Normals From A Point To An Ellipse

Propositions 11 of Book 1 of Euclid's Elements describes how to 
draw a line perpendicular to a given line through a given point ON
the line, and Proposition 12 describes how to do the same thing
for a given point NOT on the given line.  These two constructions
are about equally trivial because they both have unique solutions.

If we replace the "given line" with an ellipse, the analog of
Proposition 11 is still easy, because for any given point on the
ellipse there is a unique line through that point perpendicular
to the ellipse.  We merely need to bisect the rays from the given
point to the two foci of the ellipse.  However, the analog of
Proposition 12 is substantially less trivial, because in general
there can be FOUR distinct lines that are each perpendicular to 
the given ellipse and that pass through the given point.  This 
multiplicity of "normals" is obvious if the given point is inside 
the ellipse, as shown below

   

However, even for external points, it is possible (though not
necessary) for there to be four distinct normals to an ellipse.
For example, there are four "normals" from the point (0.5,1.8) to 
an ellipse centered at the origin, with major axis of length a=2 
along the x axis, and minor axis of length b=0.7, as illustrated 
in the figure below:

   

Consequently, the construction of a normal to an ellipse through
a given point not on the ellipse involves the solution of a
general quartic.

Consider an ellipse centered at the origin in standard orientation,
with major and minor dimensions a,b.  Given a point P1 at the
coordinates (X,Y) not on the ellipse, the values of x of the points 
on the ellipse where the ellipse is perpendicular to the line through
P1 are the real roots of

      f(x)  =  c4 x^4  + c3 x^3 + c2 x^2 + c1 x + c0 = 0

where
         c4 =   (a^2 - b^2)^2
         c3 = - 2a^2 X (a^2 - b^2)
         c2 =   a^2 [a^2 X^2 + b^2 Y^2 - (a^2 - b^2)^2]
         c1 =   2a^4 X (a^2 - b^2)
         c0 = - a^6 X^2

Of course, the corresponding y coordinates for the normal points
are given by y = +- b sqrt[1 - (x/a)^2] with appropriate choice of
sign, depending on whether it is a convex or concave point of
normalcy.  The quartic can have either two real roots, or four
(not necessarily distinct).  For practical purposes we can use
Newton's method to quickly find a real root using the iteration
x_new = x - f(x)/f'(x), but care must be taken to ensure that we
are iterating toward the appropriate root.
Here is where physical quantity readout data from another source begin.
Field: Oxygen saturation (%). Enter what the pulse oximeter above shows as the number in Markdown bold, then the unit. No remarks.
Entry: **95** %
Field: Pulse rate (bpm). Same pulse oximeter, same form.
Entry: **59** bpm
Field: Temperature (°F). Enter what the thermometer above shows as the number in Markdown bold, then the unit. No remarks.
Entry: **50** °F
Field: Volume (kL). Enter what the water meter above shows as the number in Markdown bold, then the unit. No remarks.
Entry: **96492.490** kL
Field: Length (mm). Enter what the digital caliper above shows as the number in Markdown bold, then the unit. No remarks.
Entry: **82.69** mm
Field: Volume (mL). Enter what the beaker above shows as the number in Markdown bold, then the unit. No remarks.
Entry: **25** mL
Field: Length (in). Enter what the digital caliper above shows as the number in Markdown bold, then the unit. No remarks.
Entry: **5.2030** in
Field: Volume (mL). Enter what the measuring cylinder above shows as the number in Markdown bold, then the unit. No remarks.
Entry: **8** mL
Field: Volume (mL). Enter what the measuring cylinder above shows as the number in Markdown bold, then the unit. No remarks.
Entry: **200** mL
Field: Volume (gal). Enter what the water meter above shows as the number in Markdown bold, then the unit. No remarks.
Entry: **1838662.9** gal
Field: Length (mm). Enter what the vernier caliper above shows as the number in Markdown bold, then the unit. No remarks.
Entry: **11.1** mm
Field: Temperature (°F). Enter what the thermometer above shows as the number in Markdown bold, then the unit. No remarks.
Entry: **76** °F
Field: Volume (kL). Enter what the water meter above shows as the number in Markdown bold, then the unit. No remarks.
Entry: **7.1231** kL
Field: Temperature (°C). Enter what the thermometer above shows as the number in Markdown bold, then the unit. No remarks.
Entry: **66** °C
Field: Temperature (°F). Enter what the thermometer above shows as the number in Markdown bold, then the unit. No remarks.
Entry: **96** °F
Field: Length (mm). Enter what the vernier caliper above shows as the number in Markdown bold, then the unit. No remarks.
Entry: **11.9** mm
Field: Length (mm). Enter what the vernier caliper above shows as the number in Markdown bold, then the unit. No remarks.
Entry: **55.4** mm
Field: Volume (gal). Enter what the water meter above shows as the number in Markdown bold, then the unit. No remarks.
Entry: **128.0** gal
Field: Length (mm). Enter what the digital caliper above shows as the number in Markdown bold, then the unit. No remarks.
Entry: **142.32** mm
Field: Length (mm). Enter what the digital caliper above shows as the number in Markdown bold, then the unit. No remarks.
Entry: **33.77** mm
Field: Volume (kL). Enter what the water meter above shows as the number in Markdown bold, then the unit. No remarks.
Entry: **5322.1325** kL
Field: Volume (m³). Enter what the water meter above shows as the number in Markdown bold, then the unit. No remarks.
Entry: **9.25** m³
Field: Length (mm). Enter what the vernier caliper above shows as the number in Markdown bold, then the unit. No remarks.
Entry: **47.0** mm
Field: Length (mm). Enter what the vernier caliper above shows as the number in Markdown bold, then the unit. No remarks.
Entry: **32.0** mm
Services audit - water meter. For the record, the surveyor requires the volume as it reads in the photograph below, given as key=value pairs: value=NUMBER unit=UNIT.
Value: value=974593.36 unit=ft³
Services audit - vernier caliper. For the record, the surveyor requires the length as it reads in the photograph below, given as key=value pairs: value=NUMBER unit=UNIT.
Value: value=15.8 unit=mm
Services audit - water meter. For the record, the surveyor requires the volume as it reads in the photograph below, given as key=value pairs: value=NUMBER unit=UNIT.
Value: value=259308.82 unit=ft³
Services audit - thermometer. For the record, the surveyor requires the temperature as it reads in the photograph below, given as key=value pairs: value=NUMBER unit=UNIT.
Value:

Incidentally, there's a simple way of determining a very close 
estimate of the location of the "near side" normal point.  For any 
external point P, let the lines from the two foci F1-P and F2-P 
strike the ellipse at the points A and B respectively, and then
let C denote the intersection of the lines F1-B and F2-A.  The line
C-P is very nearly normal to the ellipse.  This construction can be 
performed with just quadratics, and is give a line so close to the
normal line that it could easily be mistaken for it.